Work request
Could you write out the data that follows, exactly and in full?

Excerpted records
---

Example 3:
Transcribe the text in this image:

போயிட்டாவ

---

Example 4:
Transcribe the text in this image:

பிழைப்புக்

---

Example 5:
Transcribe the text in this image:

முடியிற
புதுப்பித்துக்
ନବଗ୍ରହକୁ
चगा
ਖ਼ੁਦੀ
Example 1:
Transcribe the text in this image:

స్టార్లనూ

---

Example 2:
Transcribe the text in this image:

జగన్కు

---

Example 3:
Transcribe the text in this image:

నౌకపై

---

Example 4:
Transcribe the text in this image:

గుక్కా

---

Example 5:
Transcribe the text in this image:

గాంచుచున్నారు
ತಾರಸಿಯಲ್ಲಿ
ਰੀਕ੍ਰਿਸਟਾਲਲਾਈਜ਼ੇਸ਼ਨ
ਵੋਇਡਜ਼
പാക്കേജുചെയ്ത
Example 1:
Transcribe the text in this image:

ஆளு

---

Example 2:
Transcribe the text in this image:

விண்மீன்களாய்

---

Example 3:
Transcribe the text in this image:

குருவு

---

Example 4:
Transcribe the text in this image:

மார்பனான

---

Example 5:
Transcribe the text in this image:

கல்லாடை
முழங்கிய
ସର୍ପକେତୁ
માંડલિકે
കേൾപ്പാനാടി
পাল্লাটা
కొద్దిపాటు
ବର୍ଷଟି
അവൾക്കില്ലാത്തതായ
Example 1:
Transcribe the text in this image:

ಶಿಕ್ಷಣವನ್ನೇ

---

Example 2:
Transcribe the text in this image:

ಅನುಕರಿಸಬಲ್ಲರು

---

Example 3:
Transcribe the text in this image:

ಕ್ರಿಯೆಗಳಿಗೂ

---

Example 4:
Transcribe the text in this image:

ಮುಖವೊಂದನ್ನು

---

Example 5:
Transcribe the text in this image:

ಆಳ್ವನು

Task answer
---

Example 3:
Transcribe the text in this image:

போயிட்டாவ

---

Example 4:
Transcribe the text in this image:

பிழைப்புக்

---

Example 5:
Transcribe the text in this image:

முடியிற
புதுப்பித்துக்
ନବଗ୍ରହକୁ
चगा
ਖ਼ੁਦੀ
Example 1:
Transcribe the text in this image:

స్టార్లనూ

---

Example 2:
Transcribe the text in this image:

జగన్కు

---

Example 3:
Transcribe the text in this image:

నౌకపై

---

Example 4:
Transcribe the text in this image:

గుక్కా

---

Example 5:
Transcribe the text in this image:

గాంచుచున్నారు
ತಾರಸಿಯಲ್ಲಿ
ਰੀਕ੍ਰਿਸਟਾਲਲਾਈਜ਼ੇਸ਼ਨ
ਵੋਇਡਜ਼
പാക്കേജുചെയ്ത
Example 1:
Transcribe the text in this image:

ஆளு

---

Example 2:
Transcribe the text in this image:

விண்மீன்களாய்

---

Example 3:
Transcribe the text in this image:

குருவு

---

Example 4:
Transcribe the text in this image:

மார்பனான

---

Example 5:
Transcribe the text in this image:

கல்லாடை
முழங்கிய
ସର୍ପକେତୁ
માંડલિકે
കേൾപ്പാനാടി
পাল্লাটা
కొద్దిపాటు
ବର୍ଷଟି
അവൾക്കില്ലാത്തതായ
Example 1:
Transcribe the text in this image:

ಶಿಕ್ಷಣವನ್ನೇ

---

Example 2:
Transcribe the text in this image:

ಅನುಕರಿಸಬಲ್ಲರು

---

Example 3:
Transcribe the text in this image:

ಕ್ರಿಯೆಗಳಿಗೂ

---

Example 4:
Transcribe the text in this image:

ಮುಖವೊಂದನ್ನು

---

Example 5:
Transcribe the text in this image:

ಆಳ್ವನು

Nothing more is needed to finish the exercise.